The Queque swears on our stack of Gore Vidal novels that we were done with the Clear Channel digital-billboard story [see “Hang ’em high (and fast), August 27, 2008] — at least while we finished filing and waiting on open-records requests at the state and federal level (because we’re struck practically dumb with admiration at the way our local media juggernaut stormed the fed-state-local regs in one Sherman-esque march to the “see”). But a little vanguard doc showed up late last week, a sort of scouting party, we assume, for an army of interesting info to follow.

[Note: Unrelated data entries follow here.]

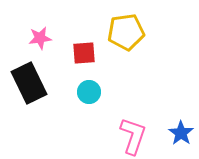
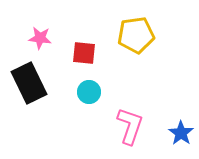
yellow pentagon: moved 10 px right, 3 px down
pink star: rotated 15 degrees clockwise
red square: rotated 10 degrees clockwise
pink L-shape: moved 3 px left, 10 px up
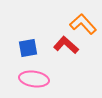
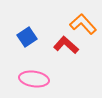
blue square: moved 1 px left, 11 px up; rotated 24 degrees counterclockwise
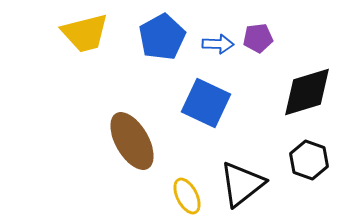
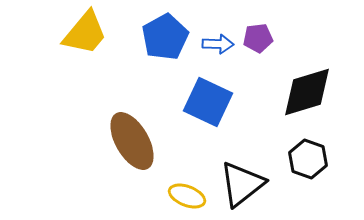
yellow trapezoid: rotated 36 degrees counterclockwise
blue pentagon: moved 3 px right
blue square: moved 2 px right, 1 px up
black hexagon: moved 1 px left, 1 px up
yellow ellipse: rotated 42 degrees counterclockwise
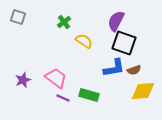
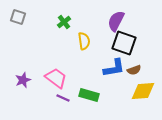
yellow semicircle: rotated 48 degrees clockwise
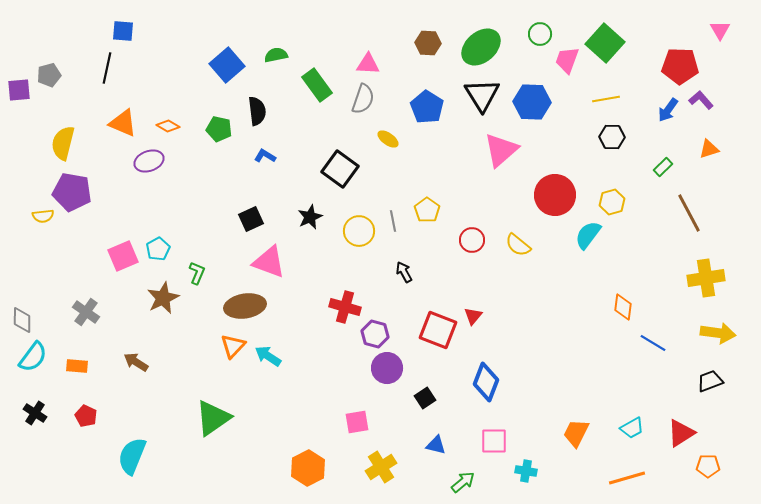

So let us pause a moment to tip our hat to Clear Channel VP Tim Anderson, who is either missing the irony gene or was having a good chuckle the day he confirmed to us that Clear Channel Outdoor Prez Blake Custer used to work for City Manager Sheryl Sculley way back in Phoenix, but never mentioned that the time lapse between his tenure at TxDOT — in the Right of Way division, no less — and a job at that same Clear Channel, was infinitesimal by comparison. By which we mean “negligible.” (True, we didn’t ask; Queque’s imagination sometimes fails us in the infamy department & a September '07 E-N story buried that nugget.)
That’s the same TxDOT that obligingly changed its rules to allow digital signage on federally funded Texas highways not five months after the Federal Highway Administration said digital signs don’t necessarily violate state-fed agreements under the Highway Beautification Act — and not two years after TxDOTs former Tim Anderson, Esq., wrote the FHWA inquiring about just that topic.